Please copy every one of the records below word for word, keeping each line as it stands.

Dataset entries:
** BEGIN **

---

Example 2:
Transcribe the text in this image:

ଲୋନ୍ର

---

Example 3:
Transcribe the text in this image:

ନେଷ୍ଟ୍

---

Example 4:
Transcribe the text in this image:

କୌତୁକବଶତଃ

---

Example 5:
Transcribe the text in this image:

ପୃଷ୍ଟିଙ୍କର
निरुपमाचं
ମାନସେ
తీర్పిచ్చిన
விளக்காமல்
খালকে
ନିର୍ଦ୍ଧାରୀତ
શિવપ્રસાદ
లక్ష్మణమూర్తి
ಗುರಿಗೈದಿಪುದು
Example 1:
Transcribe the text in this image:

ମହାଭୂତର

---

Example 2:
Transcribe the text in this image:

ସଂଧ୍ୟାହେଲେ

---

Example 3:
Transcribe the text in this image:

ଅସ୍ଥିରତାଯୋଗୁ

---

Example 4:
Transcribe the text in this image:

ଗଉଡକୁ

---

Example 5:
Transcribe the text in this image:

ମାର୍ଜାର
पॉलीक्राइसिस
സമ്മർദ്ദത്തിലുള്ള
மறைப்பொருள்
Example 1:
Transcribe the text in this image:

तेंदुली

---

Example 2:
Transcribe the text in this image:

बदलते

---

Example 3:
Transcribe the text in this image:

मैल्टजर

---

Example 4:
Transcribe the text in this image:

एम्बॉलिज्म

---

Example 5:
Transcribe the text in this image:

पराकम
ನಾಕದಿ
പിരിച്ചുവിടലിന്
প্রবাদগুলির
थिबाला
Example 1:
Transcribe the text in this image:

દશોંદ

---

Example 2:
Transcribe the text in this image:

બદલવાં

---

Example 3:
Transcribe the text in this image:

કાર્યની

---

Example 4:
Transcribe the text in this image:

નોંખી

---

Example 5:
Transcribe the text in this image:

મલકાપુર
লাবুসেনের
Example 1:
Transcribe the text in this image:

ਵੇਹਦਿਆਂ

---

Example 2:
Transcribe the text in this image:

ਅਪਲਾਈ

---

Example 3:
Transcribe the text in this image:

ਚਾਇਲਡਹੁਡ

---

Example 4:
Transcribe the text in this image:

** END **

Exercise solution:
---

Example 2:
Transcribe the text in this image:

ଲୋନ୍ର

---

Example 3:
Transcribe the text in this image:

ନେଷ୍ଟ୍

---

Example 4:
Transcribe the text in this image:

କୌତୁକବଶତଃ

---

Example 5:
Transcribe the text in this image:

ପୃଷ୍ଟିଙ୍କର
निरुपमाचं
ମାନସେ
తీర్పిచ్చిన
விளக்காமல்
খালকে
ନିର୍ଦ୍ଧାରୀତ
શિવપ્રસાદ
లక్ష్మణమూర్తి
ಗುರಿಗೈದಿಪುದು
Example 1:
Transcribe the text in this image:

ମହାଭୂତର

---

Example 2:
Transcribe the text in this image:

ସଂଧ୍ୟାହେଲେ

---

Example 3:
Transcribe the text in this image:

ଅସ୍ଥିରତାଯୋଗୁ

---

Example 4:
Transcribe the text in this image:

ଗଉଡକୁ

---

Example 5:
Transcribe the text in this image:

ମାର୍ଜାର
पॉलीक्राइसिस
സമ്മർദ്ദത്തിലുള്ള
மறைப்பொருள்
Example 1:
Transcribe the text in this image:

तेंदुली

---

Example 2:
Transcribe the text in this image:

बदलते

---

Example 3:
Transcribe the text in this image:

मैल्टजर

---

Example 4:
Transcribe the text in this image:

एम्बॉलिज्म

---

Example 5:
Transcribe the text in this image:

पराकम
ನಾಕದಿ
പിരിച്ചുവിടലിന്
প্রবাদগুলির
थिबाला
Example 1:
Transcribe the text in this image:

દશોંદ

---

Example 2:
Transcribe the text in this image:

બદલવાં

---

Example 3:
Transcribe the text in this image:

કાર્યની

---

Example 4:
Transcribe the text in this image:

નોંખી

---

Example 5:
Transcribe the text in this image:

મલકાપુર
লাবুসেনের
Example 1:
Transcribe the text in this image:

ਵੇਹਦਿਆਂ

---

Example 2:
Transcribe the text in this image:

ਅਪਲਾਈ

---

Example 3:
Transcribe the text in this image:

ਚਾਇਲਡਹੁਡ

---

Example 4:
Transcribe the text in this image:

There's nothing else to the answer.